With this in mind, savvy startup founders are more frequently raising more capital than they need in the short term, and then keeping the bulk of that money in the bank, just in case.

The Keys To Successfully Raising Through Multiple Rounds

1) Always be fundraising

Once you start, you never stop. If it can take months to close a new funding round, you’ll be starting again virtually as soon as you close the last one. 

2) Hit your milestones

If you want current investors to give you more money, make introductions to other investors, and keep being brand ambassadors and easy to work with, keep hitting your milestones. 

Be sure you are outlining achievable milestones. You stay laser-focused on crossing them off, and you aren’t overpromising. Otherwise, it will come back to bite you.
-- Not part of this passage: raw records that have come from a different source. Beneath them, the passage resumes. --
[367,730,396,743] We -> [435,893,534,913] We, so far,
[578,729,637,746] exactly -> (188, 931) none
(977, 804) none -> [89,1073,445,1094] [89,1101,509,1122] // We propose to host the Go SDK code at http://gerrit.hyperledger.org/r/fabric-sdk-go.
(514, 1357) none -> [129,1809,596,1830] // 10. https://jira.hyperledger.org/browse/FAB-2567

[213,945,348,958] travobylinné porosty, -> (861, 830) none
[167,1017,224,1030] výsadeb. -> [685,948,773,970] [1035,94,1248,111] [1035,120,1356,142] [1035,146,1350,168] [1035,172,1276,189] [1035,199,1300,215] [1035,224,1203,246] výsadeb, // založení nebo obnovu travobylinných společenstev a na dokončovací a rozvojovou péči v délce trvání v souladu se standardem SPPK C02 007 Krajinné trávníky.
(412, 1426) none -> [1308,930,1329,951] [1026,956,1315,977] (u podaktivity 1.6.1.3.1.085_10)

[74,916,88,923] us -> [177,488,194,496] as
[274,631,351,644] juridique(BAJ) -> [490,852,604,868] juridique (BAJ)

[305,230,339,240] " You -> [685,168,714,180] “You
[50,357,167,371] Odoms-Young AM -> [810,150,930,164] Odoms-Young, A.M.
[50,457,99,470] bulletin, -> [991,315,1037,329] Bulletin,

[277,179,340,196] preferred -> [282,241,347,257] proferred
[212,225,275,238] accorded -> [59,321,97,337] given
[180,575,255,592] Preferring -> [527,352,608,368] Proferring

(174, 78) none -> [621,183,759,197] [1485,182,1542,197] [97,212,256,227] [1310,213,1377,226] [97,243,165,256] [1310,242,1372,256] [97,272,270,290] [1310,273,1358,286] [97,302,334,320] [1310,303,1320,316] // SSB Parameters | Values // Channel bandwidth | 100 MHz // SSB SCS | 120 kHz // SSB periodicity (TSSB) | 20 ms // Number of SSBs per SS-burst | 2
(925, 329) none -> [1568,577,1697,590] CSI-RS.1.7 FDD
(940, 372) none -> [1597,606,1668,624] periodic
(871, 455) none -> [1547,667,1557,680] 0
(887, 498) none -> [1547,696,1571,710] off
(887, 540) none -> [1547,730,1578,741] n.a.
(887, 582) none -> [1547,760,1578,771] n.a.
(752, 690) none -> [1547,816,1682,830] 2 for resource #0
3) Develop your investor network in advance

While it is possible to cold contact notable investors or get on TV shows and get funded, in reality, it usually takes months or longer to really build the trust and relationship you need to convert investors into cash. You should know who you need to be raising from in your round 12 months from now, and already be working on this. 

4) Get noticed 

Investors are always on the lookout for good companies to invest in. Do great at what you do, land the right customers, generate buzz around your brand, and keep growing fast. They’ll notice. Inbound interest is always a lot easier to close. Make sure you are also building a good reputation for how you are as a leader, operator, and how you work with your investors and board.

Hopefully, this gave you a good idea on how to address your strategy when wondering how to raise startup capital through funding rounds. If navigating funding rounds or the changing marketplace feels challenging find a good M&A advisor and fundraising consultant to guide you.